The old woman crumpled with a papery rustle, as though she were an elaborately folded piece of origami. She would be unconscious for a while, and after she came around, she probably wouldn’t remember who she was, let alone what make of car she’d been driving, until Junior was well out of Eugene.
The doors were unlocked on a pickup parked next to the Pontiac. Junior lifted the granny onto the front seat of the truck. She was so light, so unpleasantly angular, and she rustled so much that she might have been a new species of giant mutant insect that mimicked human appearance. He was glad, after all, that he hadn’t killed her: Granny’s prickly-bur spirit might have proved to be as difficult to eradicate as a cockroach infestation. With a shudder, he tossed her purse on top of her, and slammed the truck door.
He snatched the woman’s car keys off the pavement, slid behind the wheel of the Pontiac, and drove off to find a pharmacy, the only stop that he intended to make until he reached Spruce Hills.
Chapter 73
WALLY HAD NOT gone home with Death, but they had definitely been at the dance together.
When Celestina first entered his ICU cubicle, the sight of his face scared her in spite of the surgeon’s assurances. Gray, he was, and sunken-cheeked—as though this were the eighteenth century and so many medicinal leeches had been applied to him that too much of his essential substance had been sucked out.

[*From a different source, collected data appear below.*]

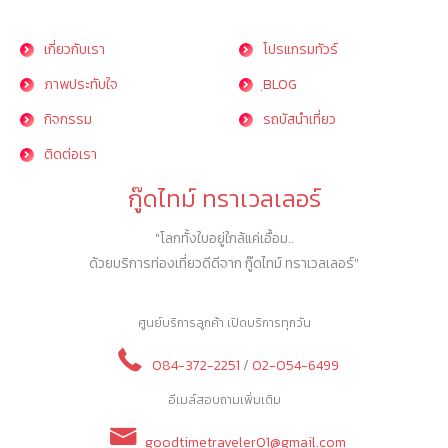
เกี่ยวกับเรา
โปรแกรมทัวร์
ภาพประทับใจ
ฺBLOG
กิจกรรม
รถบัสนำเที่ยว
ติดต่อเรา
กู๊ดไทม์ ทราเวลเลอร์
"โลกทั้งใบอยู่ใกล้แค่เอื้อม..
ด้วยบริการท่องเที่ยวดีดีจาก กู๊ดไทม์ ทราเวลเลอร์"
ศูนย์บริการลูกค้า เปิดบริการทุกวัน
084-372-2251
/
02-054-6499
อีเมล์สอบถามเพิ่มเติม
goodtimetraveler01@gmail.com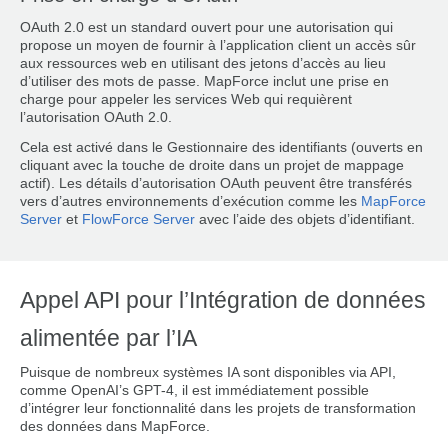
OAuth 2.0 est un standard ouvert pour une autorisation qui
propose un moyen de fournir à l’application client un accès sûr
aux ressources web en utilisant des jetons d’accès au lieu
d’utiliser des mots de passe. MapForce inclut une prise en
charge pour appeler les services Web qui requièrent
l’autorisation OAuth 2.0.
Cela est activé dans le Gestionnaire des identifiants (ouverts en
cliquant avec la touche de droite dans un projet de mappage
actif). Les détails d’autorisation OAuth peuvent être transférés
vers d’autres environnements d’exécution comme les
MapForce
Server
et
FlowForce Server
avec l’aide des objets d’identifiant.
Appel API pour l’Intégration de données
alimentée par l’IA
Puisque de nombreux systèmes IA sont disponibles via API,
comme OpenAI’s GPT-4, il est immédiatement possible
d’intégrer leur fonctionnalité dans les projets de transformation
des données dans MapForce.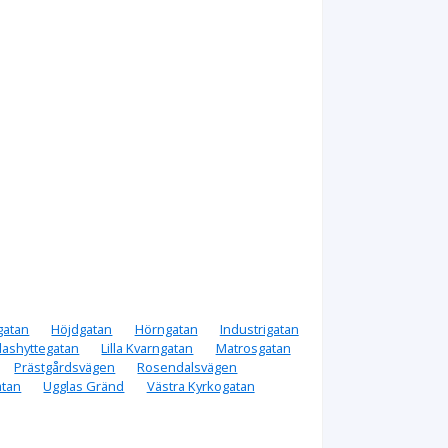
gatan
Höjdgatan
Hörngatan
Industrigatan
Glashyttegatan
Lilla Kvarngatan
Matrosgatan
Prästgårdsvägen
Rosendalsvägen
atan
Ugglas Gränd
Västra Kyrkogatan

He was unconscious, wired to a heart monitor, pierced by an intravenous-drip line. Clipped to his septum, an oxygen feed hissed faintly, and from his open mouth rose the barely audible wheeze of his breathing.
For a long time, she stood beside the bed, holding his hand, confident that on some level he was aware of her presence, though he gave no indication whatsoever that he knew she was there.
She could have used the chair. Sitting, however, she wouldn’t be able to see his face.
In time, his hand tightened feebly on hers. And a while after that hopeful sign, his eyelids fluttered, opened.
He was confused initially, frowning at the heart monitor and at the IV rack that loomed over him. When his eyes met Celestina’s, his gaze clarified, and the smile that he found for her brought as much light into her heart as the diamond ring he had slipped onto her finger so few hours before.
Frown quickly followed smile, and he said thinly, “Angel…?”
“She’s all right. Untouched.”
A matronly nurse arrived, alerted to the patient’s return to consciousness by the telemetry device associated with the heart monitor. She fussed over him, took his temperature, and spooned two chips of ice into his parched mouth. Leaving, she gave Celestina a meaningful look and tapped her wristwatch.
Alone again with Wally, Celestina said, “They told me that once you regained consciousness, I can only visit ten minutes at a time, and not that often, either.”
He nodded. “Tired.”
“The doctors tell me you’ll make a full recovery.”
Smiling again, speaking in a voice hardly louder than a whisper, he said, “Got a wedding date to keep.”